Three ways to get on the road toward repeatable throws
June 13, 2017 by Alex Colucci in Instruction with 1 comments
A few weeks ago in this same Tuesday Tips space we explored the important relationship between disc stability and release angles, and how they work together to create certain flight paths. A simple equation was proposed: stability + angle of release = flight path. Then, a week after that, we learned all about how wind affects discs in flight and how the angle of a disc changes how it interacts with wind.
If it wasn’t clear already, the angle at which the disc leaves your hand is pretty significant. So, because disc golf is a game of repetition, the question becomes this: How can we make release angles something that are consistently repeatable?
Practice, of course. But it can take quite a while to unlearn poor form while trying to instill proper technique when practicing any sport — disc golf is no exception — so we also have to practice the right tricks so as not to build bad habits.
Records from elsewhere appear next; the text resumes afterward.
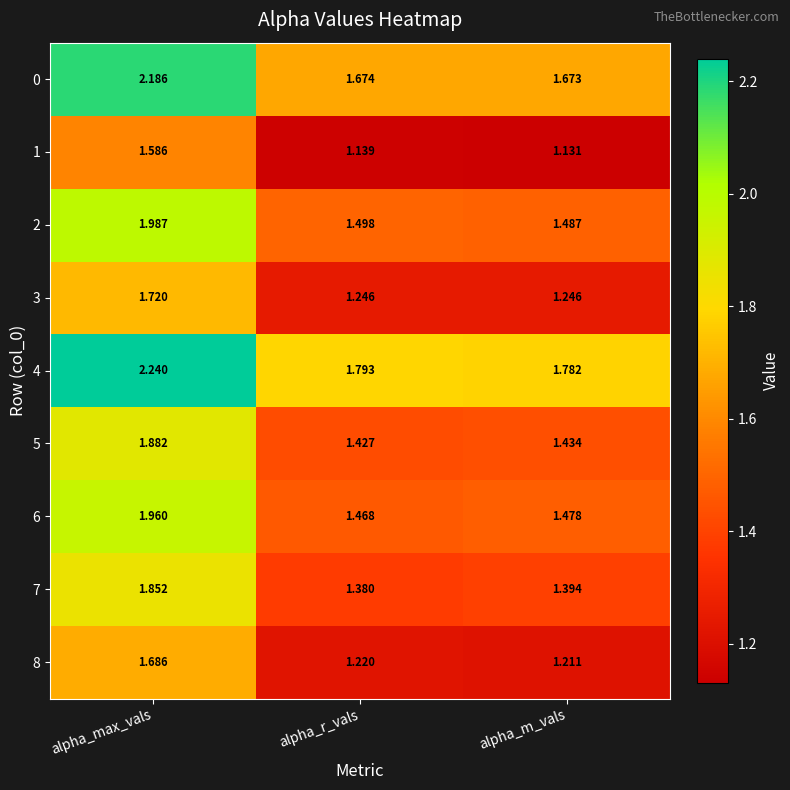

At which category is the sum across all series the highest?

alpha_max_vals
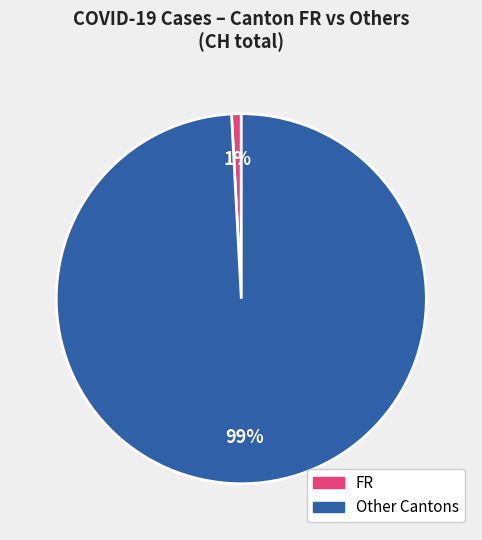

Count the number of slices in the pie.

2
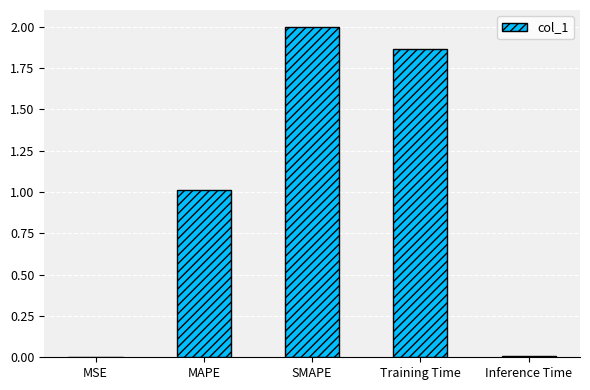

What is the average value?

1.0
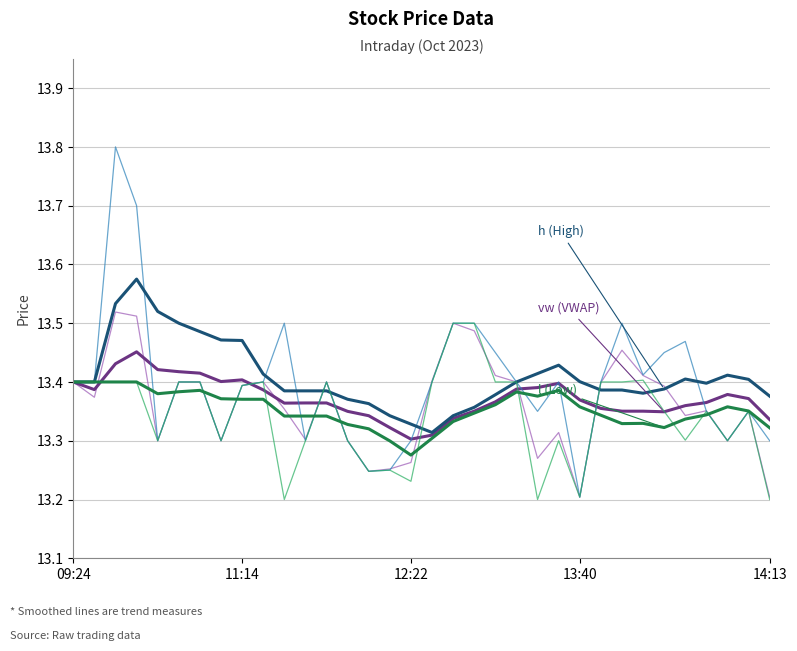

What is the greatest value displayed?

13.8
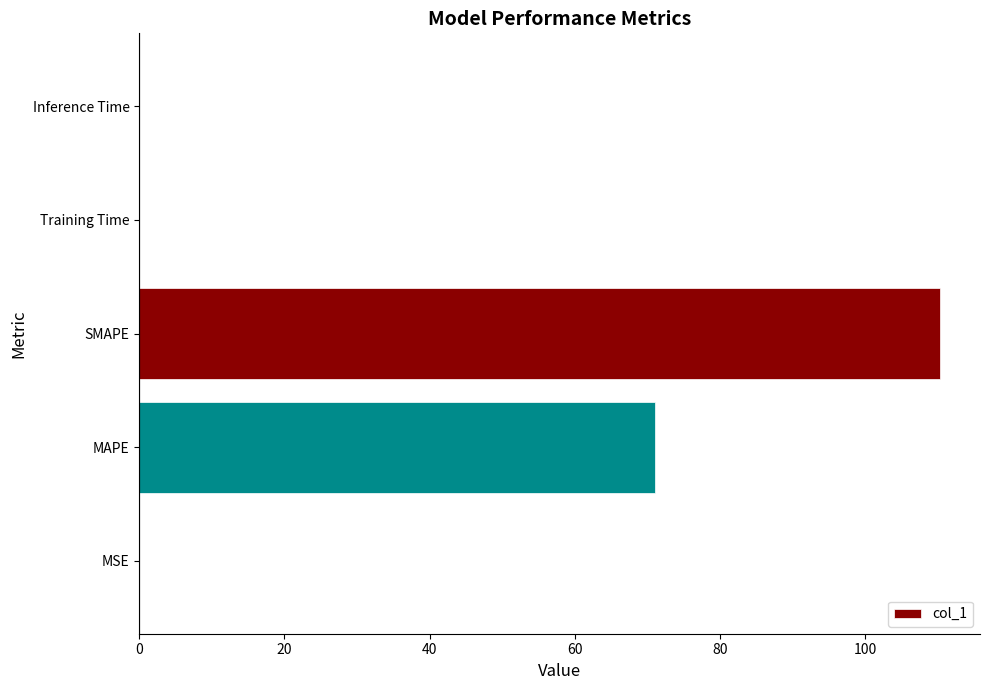

The chart shows a value of 0.0 at Inference Time. True or false?

True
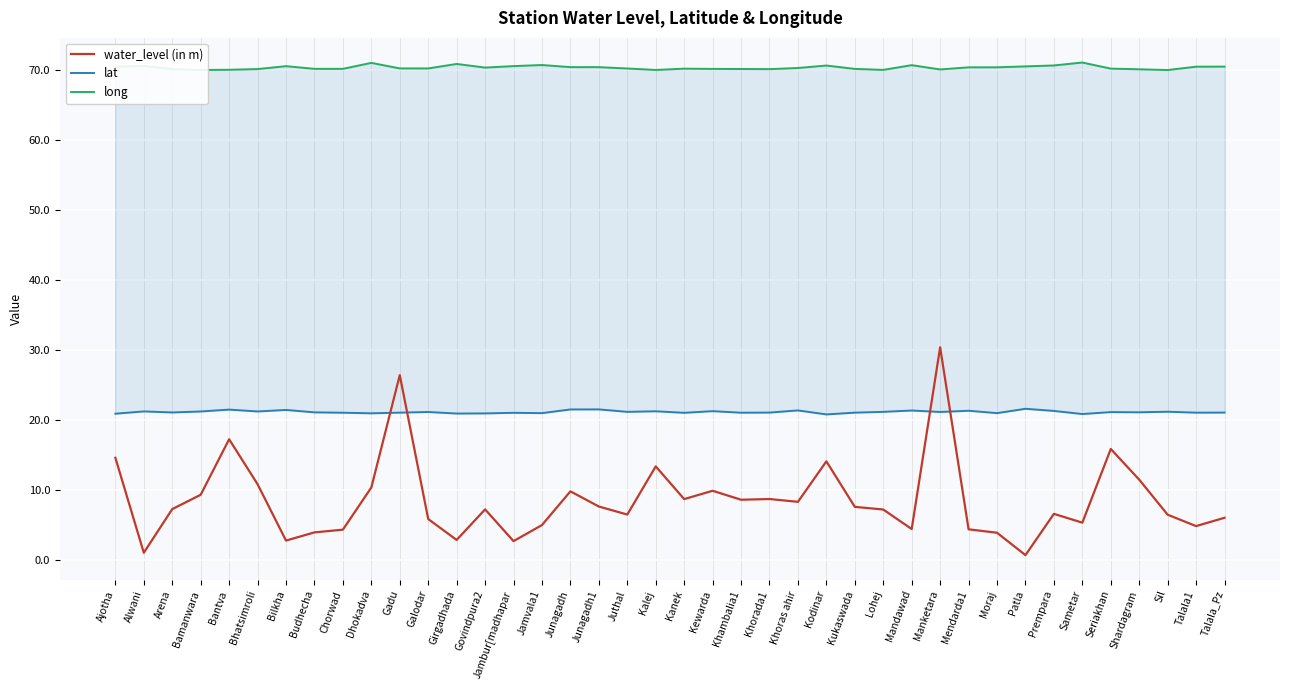

What is the greatest value displayed?

71.1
Below is a series of tips to help you release the disc at the angle you intend so your throws aren’t fading out too early or turning over right out of your hand.
1) Keep the disc and your forearm parallel.
Just like every throw in disc golf, the throw itself starts well before you’re actually even throwing it. You have to hold it in your hand first, and how you hold it will affect how it comes out of your hand later.
We’re borrowing this idea of disc orientation from Disc Golf Review, and the pictures there do an excellent job of showing how the disc should be in your hand so that it is parallel to your forearm. With the disc parallel to your forearm you can avoid issues specifically with nose-up releases, which often coincide with the dreaded “n00b hyzer,” or throws that “hyzer out” quickly upon release.
The idea of disc orientation is no different for backhand throws than it is for forehand throws. To preserve the release angle that you intend, the disc and forearm must be parallel. Let’s see how Paul Ulibarri keeps his forearm and disc parallel when throwing forehand:
Now that we can see how to hold the disc properly so that we can release it on the angle we want, let’s explore how to adjust that angle once it’s time to throw.
2) Waist, not wrist.
The angle of release is dictated by the bend at the waist, not by adjusting your wrist angle.
Attempting to adjust release angle by manipulating wrist angle doesn’t work because of what we learned in the first tip above: Moving your wrist disrupts the disc being parallel with your forearm.
Bending at the waist, either forward or backward, allows you to maintain the parallel disc/forearm relationship, and release the disc at various hyzer, flat, or anhyzer angles. Bending over at an acute angle allows you to throw a hyzer; staying straight up-and-down at 90 degrees allows for a flat release; and bending backwards at an obtuse angle creates an anhyzer release.
Let’s take a look at what bending over at an acute angle for a hyzer release looks like. Because bending at the waist can be rather subtle, we’ve chosen to take a look at Matt Bell, who has one of the more exaggerated hyzer releases in the game:
Here’s another example of a hyzer release. Notice how Steve Brinster stays bent at the waist with an acute angle and his shoulders over his hips:
It’s not quite enough to just bend at the waist at your desired angle and let it rip. The throw continues even after you’ve let go of the disc, and staying on that angle is just as important then, which takes us to the final tip.
3) Maintain release angle through the throw.
It’s not just enough to release the disc on the correct angle while bent at the waist. You must also maintain that bent angle as you follow through, as well. In other words, you have to commit to the angle throughout the entire throw, and the follow through is where that happens.
To do this, you have to follow through on the same angle, and your front shoulder and release point must act as a kind of mirror. For example, if you bend over at an acute angle to throw a hyzer, and maintain that angle as you follow through, you will follow through low to high. If you are bent backwards at the waist to throw an anhyzer your follow through goes from high to low. Your arms stay on the same plane around your body.
Let’s see what this kind of follow through looks like in action. Here’s Nate Sexton throwing a backhand roller:
A backhand roller often requires an exaggerated, steep anhyzer angle with a noticeable obtuse bend backward at the waist. This provides a good example of how, after you pull through across your chest, your lead and trail arms follow through from high to low, while your waist maintains that same angle on which it began.
For another great example of maintaining the release angle all the way through the follow through, go back up and look at the Brinster clip again. Note how he maintains the same bent angle at the waist throughout, and — importantly for follow through — see how his right arm comes up, following the angle of the disc in flight, and how his left arm follows his right arm as it comes around to mimic the plane on which the right arm came through.
All too often one or more of these three axioms are not followed by players when attempting to throw with a certain angle on the disc. Next time you’re out in the field practicing, or on the course for a causal round, experiment with each of these tips. Try discs of different stabilities with different angles of release, too. With enough repetition and listening to the feedback your body and disc flight give you, you’ll be throwing consistent lines in no time.